Connecticut Surgical Quality Collaborative Announces Addition of Six Hospitals
The American College of Surgeons (ACS) today hosted the ACS Surgical Health Care Quality Forum Connecticut, in partnership with the ACS Connecticut Chapter and the Connecticut State Medical Society. The forum was the 13th in a series of events that bring together surgeons, hospitals, health plans, physicians, government, and other health care leaders to share best practices for improving patient care, achieving better outcomes and curbing rising health care costs.
The Connecticut Forum highlighted the efforts of the Connecticut Surgical Quality Collaborative (CtSQC), a statewide group of 20 hospitals that meets regularly to share quality outcomes including successes and best practices for the benefit of all patients in the state.
The CtSQC announced that six additional hospitals are joining this effort, including: Hartford Hospital, The Hospital of Central Connecticut, Windham Hospital, MidState Medical Center, Lawrence + Memorial Hospital, and John Dempsey Hospital at the UConn Health Center. Many of the CtSQC hospitals also use the ACS National Surgical Quality Improvement Program (ACS NSQIP®) to focus on improving outcomes in key areas of surgical care and providing the utmost value—health outcomes achieved per dollar spent—to patients, hospitals, and health plans.

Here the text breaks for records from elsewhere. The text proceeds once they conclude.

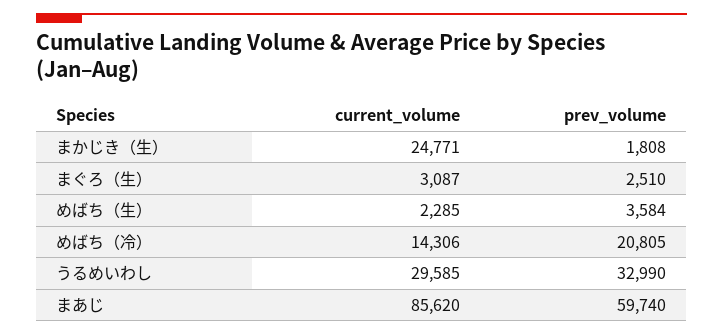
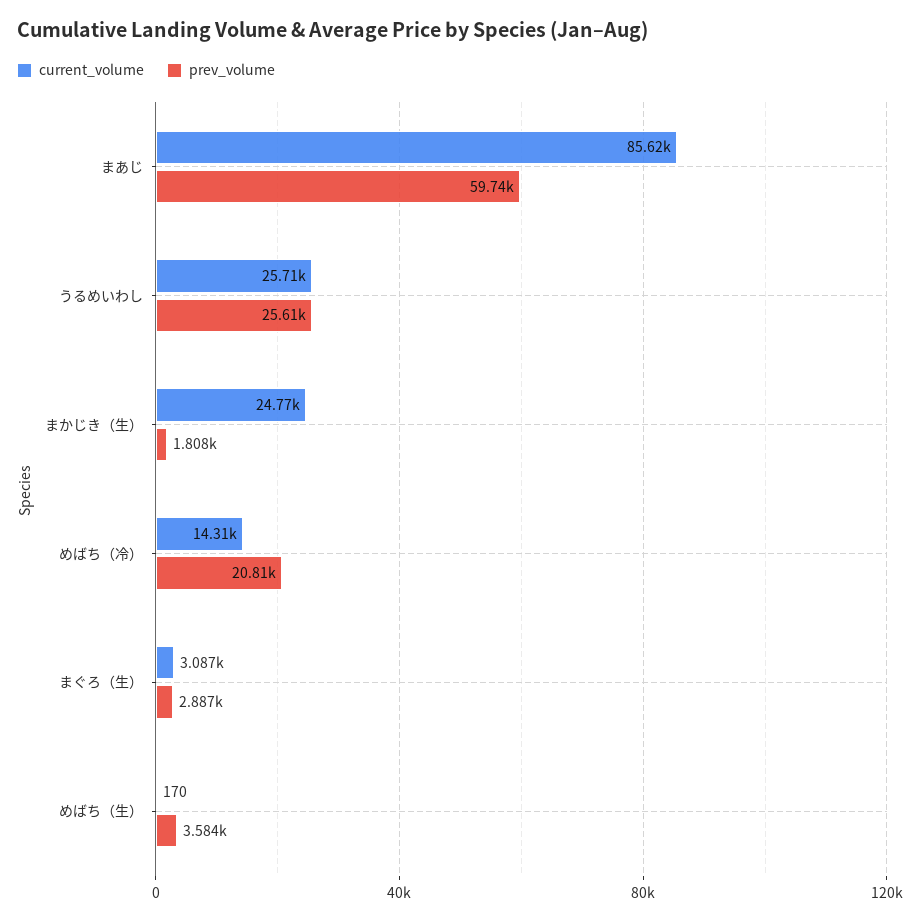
  {
    "current_volume": {
      "まかじき（生）": 24771,
      "まぐろ（生）": 3087,
-     "めばち（生）": 2285,
+     "めばち（生）": 170,
      "めばち（冷）": 14306,
-     "うるめいわし": 29585,
+     "うるめいわし": 25710,
      "まあじ": 85620
    },
    "prev_volume": {
      "まかじき（生）": 1808,
-     "まぐろ（生）": 2510,
+     "まぐろ（生）": 2887,
      "めばち（生）": 3584,
      "めばち（冷）": 20805,
-     "うるめいわし": 32990,
+     "うるめいわし": 25610,
      "まあじ": 59740
    }
  }

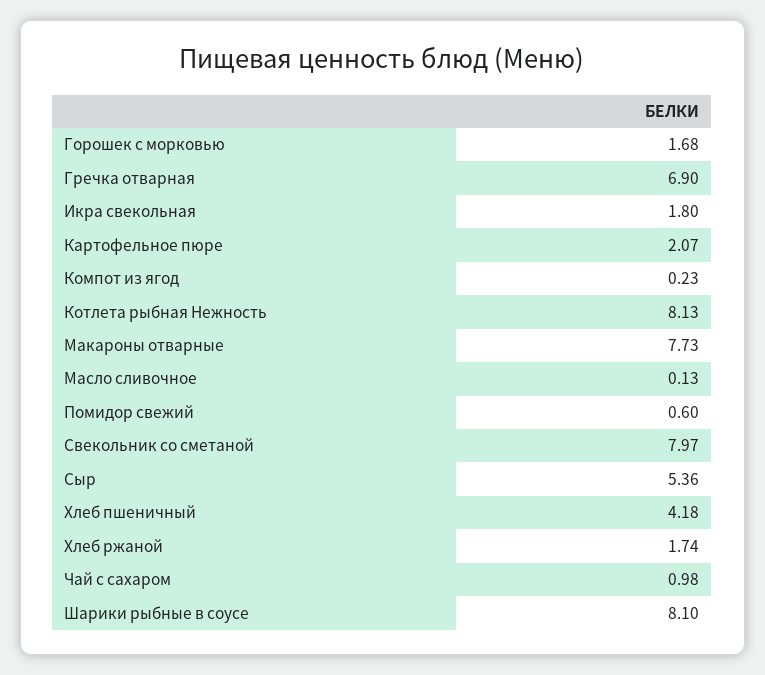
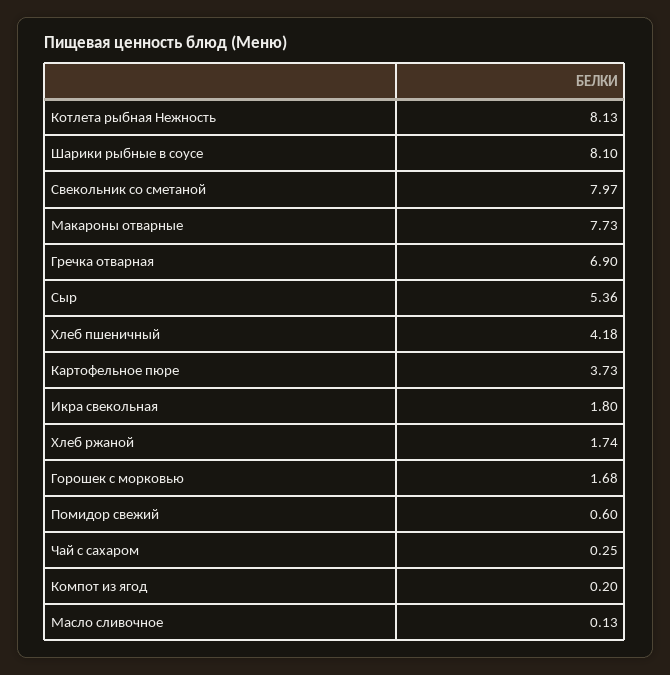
  {
    "Горошек с морковью": 1.68,
    "Гречка отварная": 6.9,
    "Икра свекольная": 1.8,
-   "Картофельное пюре": 2.07,
+   "Картофельное пюре": 3.73,
-   "Компот из ягод": 0.23,
+   "Компот из ягод": 0.2,
    "Котлета рыбная Нежность": 8.13,
    "Макароны отварные": 7.73,
    "Масло сливочное": 0.13,
    "Помидор свежий": 0.6,
    "Свекольник со сметаной": 7.97,
    "Сыр": 5.36,
    "Хлеб пшеничный": 4.18,
    "Хлеб ржаной": 1.74,
-   "Чай с сахаром": 0.98,
+   "Чай с сахаром": 0.25,
    "Шарики рыбные в соусе": 8.1
  }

“Our collaborative is a unique forum to get hospitals at the table, not as competitors, but as health care providers with a common goal to improve patient care,” said forum host Scott J. Ellner, DO, MPH, FACS, director of surgical quality, Saint Francis Hospital and Medical Center, assistant professor of surgery, University of Connecticut School of Medicine, and Co-chair, ACS Connecticut Chapter Committee on Patient Safety. “We now have more than two-thirds of the hospitals in the state participating, sharing practical and candid information with each other, and that’s something we all can be really proud of. As a result of this effort, patients will get better care and our health care system will improve—everyone wins.”
“Connecticut is the perfect example of what the College aspires to drive forward with these forums and the Inspiring Quality initiative—encouraging collaboration to share tangible examples of quality improvement and therefore provide a platform for action,” said ACS Executive Director David B. Hoyt, MD, FACS. “The health care system is complicated and varies significantly state by state, but quality improvement doesn’t have to be complex and difficult to achieve if we’re all on the same page about what needs to be fixed.”